In other words, it is time to start working on your business, rather than in it!
This is the “complacent” phase of the Business Life Cycle, which is generally characterised by:
- The owner is comfortable with their achievements
- Everything is running smoothly
- Sales are at a manageable level and holding
- Profits may be increasing as the business continues to get more efficient
- The owners don’t see any need to make significant changes to their business
This is a very dangerous time for a business. With the foot off the accelerator and driving in a straight line, the business is just coasting along. But, just like a car, the business will eventually come to a stop or miss a bend and crash.

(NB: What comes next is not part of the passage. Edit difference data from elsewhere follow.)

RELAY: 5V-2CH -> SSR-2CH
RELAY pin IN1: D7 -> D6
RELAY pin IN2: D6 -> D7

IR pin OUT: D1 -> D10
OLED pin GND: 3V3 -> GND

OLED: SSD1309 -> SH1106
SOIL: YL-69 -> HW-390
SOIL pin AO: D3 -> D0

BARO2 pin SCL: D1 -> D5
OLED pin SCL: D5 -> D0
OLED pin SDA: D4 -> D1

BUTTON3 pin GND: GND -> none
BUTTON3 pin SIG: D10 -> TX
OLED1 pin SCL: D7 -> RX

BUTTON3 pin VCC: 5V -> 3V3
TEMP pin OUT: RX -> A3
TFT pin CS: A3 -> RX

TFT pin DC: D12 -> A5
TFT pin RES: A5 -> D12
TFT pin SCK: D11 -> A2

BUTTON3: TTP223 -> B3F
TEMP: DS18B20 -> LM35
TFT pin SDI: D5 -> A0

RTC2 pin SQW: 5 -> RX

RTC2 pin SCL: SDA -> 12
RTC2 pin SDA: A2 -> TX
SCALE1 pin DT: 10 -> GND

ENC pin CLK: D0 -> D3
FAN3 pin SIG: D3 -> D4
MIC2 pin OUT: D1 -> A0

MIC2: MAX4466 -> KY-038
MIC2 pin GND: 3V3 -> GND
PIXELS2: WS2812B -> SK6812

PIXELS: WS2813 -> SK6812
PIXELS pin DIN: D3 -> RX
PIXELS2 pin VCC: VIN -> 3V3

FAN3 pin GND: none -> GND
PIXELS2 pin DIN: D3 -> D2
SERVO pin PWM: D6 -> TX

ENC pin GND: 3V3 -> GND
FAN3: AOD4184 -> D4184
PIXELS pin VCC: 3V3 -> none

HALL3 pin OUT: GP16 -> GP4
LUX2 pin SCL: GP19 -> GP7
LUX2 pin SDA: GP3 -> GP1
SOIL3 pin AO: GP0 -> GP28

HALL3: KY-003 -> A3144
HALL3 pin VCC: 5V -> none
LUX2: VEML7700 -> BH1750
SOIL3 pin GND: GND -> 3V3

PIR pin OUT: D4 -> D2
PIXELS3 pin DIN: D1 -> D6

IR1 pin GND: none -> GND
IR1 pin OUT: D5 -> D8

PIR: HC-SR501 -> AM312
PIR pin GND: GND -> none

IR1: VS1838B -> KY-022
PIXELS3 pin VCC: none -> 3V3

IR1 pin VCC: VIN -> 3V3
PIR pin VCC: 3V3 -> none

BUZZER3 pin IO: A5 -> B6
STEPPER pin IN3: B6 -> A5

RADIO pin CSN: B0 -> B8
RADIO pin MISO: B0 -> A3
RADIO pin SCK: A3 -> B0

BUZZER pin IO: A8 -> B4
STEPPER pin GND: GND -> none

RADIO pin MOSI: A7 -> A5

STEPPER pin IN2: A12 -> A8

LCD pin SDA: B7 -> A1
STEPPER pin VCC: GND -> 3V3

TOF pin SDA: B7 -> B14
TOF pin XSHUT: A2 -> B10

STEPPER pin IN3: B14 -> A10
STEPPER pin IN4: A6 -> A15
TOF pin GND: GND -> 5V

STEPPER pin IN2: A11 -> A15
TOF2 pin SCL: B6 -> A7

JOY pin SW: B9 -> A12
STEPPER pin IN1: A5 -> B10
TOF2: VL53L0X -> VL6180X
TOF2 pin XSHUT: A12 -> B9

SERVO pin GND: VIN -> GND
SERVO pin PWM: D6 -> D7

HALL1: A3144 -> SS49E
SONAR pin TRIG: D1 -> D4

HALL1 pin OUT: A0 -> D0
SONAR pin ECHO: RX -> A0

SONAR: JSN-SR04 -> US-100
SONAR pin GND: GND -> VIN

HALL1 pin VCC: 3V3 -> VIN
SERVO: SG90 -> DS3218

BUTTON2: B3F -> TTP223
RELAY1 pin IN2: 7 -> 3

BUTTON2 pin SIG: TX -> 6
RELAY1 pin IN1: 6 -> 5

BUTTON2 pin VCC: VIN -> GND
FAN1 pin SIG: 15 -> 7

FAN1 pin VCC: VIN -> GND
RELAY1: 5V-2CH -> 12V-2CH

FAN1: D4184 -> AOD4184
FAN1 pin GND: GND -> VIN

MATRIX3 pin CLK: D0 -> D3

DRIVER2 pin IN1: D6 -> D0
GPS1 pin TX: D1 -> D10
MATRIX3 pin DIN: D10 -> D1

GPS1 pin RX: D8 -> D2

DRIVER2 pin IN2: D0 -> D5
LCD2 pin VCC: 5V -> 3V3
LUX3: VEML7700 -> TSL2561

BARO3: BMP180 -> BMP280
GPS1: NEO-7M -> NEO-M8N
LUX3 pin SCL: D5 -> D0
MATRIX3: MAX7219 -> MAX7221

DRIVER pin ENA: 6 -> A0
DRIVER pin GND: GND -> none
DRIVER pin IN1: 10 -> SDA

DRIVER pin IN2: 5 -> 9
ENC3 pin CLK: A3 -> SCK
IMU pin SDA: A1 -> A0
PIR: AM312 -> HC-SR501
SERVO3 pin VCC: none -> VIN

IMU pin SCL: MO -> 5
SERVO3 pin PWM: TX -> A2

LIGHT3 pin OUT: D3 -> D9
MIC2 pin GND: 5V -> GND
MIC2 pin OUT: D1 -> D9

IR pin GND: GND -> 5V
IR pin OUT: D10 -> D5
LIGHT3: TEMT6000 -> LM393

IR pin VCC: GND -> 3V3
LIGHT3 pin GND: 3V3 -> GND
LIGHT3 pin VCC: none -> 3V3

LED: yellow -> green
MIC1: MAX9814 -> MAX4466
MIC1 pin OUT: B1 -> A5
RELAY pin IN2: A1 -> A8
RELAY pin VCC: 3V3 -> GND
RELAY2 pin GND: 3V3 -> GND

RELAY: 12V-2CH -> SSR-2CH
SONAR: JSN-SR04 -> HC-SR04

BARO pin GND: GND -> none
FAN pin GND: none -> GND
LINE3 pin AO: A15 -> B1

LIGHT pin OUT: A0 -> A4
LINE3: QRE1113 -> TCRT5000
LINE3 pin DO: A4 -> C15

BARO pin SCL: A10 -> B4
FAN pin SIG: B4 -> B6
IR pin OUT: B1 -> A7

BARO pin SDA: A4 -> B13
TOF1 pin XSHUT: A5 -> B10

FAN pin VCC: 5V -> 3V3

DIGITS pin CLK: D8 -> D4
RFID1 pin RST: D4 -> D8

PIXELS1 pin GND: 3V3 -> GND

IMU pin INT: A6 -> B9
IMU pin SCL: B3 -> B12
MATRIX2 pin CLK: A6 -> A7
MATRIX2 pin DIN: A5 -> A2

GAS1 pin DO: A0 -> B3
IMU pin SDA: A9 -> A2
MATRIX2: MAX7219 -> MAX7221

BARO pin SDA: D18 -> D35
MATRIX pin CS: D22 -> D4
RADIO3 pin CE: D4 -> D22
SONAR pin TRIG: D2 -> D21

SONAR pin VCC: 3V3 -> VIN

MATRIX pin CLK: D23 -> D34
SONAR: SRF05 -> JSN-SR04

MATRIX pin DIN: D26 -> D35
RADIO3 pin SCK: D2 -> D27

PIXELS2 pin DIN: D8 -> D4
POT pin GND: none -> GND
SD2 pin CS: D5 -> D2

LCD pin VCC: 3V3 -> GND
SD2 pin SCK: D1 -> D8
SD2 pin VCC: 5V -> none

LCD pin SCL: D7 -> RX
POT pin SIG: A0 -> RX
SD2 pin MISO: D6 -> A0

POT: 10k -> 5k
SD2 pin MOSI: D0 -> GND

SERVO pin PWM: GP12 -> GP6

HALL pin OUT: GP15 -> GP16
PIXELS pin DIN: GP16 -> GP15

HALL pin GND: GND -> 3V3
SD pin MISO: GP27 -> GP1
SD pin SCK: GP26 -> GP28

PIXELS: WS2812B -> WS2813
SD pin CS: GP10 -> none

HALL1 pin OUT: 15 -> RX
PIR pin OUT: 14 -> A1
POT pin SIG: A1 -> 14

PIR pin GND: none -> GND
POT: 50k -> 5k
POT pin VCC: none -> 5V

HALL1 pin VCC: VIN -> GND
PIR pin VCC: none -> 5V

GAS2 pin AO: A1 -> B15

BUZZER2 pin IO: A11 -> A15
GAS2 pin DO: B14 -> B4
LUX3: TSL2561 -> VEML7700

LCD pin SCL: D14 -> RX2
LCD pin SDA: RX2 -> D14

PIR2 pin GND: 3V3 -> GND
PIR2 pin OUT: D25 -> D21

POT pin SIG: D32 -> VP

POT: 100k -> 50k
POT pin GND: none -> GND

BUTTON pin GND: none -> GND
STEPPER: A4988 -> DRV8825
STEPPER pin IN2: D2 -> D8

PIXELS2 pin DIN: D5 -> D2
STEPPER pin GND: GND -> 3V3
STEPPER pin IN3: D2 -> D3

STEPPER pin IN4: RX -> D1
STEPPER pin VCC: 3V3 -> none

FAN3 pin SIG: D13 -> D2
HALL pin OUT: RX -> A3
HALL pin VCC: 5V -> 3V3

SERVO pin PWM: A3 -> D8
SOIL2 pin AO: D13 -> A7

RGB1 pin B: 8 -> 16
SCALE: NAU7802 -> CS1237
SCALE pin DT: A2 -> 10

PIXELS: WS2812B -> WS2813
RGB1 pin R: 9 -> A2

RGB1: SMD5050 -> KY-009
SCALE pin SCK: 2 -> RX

At this point you could decide to sell your business as it will have reached its peak resale value. But if you decide to keep running your business, you need to understand that the long term success of a business depends on constant renewal. Without rejuvenation your business will entire the Decline phase and ultimately the Death phase of the Business Life Cycle.
Key factors to rejuvenate your business are:
- Introducing new Products or Services
- Attracting new customers
- Ensuring you always stand out from the competition
- Implementation of new technologies to improve customer service
Sometimes when a business owner gets complacent, they have difficulty thinking of things that could be done to keep the business moving.
Once the Decline phase of the Business Life Cycle starts, it is usually only reversible towards the beginning of the decline. It also requires a lot of effort and usually radical change and capital expenditure as well.
Typical symptoms of a mature business going into the Decline phase are:
- Increasing overdue days on Accounts Payable and Accounts Receivable
- Betrayal of trust between employees and management
- Long-term planning is replaced by short-term crisis management
- Increasing absenteeism and/or employee turnover
- Declining Sales
- Plummeting profits
- Owners focus on making everyone else change
Once a business goes too far into this phase of the Business Life Cycle, it is too late to think about selling because there is nothing to sell left.
Business Coaching may help in this phase, but it does require a real commitment of business owners to change the way they have done things and for them to be prepared to make radical changes.
Rebirth or Death
Given early intervention, a business in decline can resurrect itself. However, this will usually involve a significant investment in the business. For a pub or a hotel this could be a major venue improvement program, for a service provider it might be re-branding combined with a new Marketing Strategy or investment in equipment.
For a business that has made it out of the decline and managed to resurrect itself, things can be exciting again as the rebirth kicks off.
However, there is usually a new set of challenges to face:
- There may be more stakeholders in the business
- Competitors may start to fight back
- The organisational structure of the business may change
The business owner will be aware that the phases they went through earlier will repeat themselves but this time there is more at stake if things go wrong. However, they have learnt what they don’t know and will be looking for support and advice to ensure they continue to learn.
Businesses that don’t turn around in the Decline phase of the Business Life Cycle will inevitably reach a point when they will be forced to close the doors.
How can you tell if you have reached that stage?
- You haven’t paid wages on time for more than 3 months
- Your overdraft has been maxed out for more than 6 months
- You owe suppliers more than your customers owe you
- Your Balance Sheet has significantly more Liabilities than Assets
- You haven’t been able to pay your ATO obligations for more than 3 months
- Your business has been running at a loss for more than 6 months
If your business has the above symptoms, you should contact your accountant who is best placed to advise you on the steps you may need to take.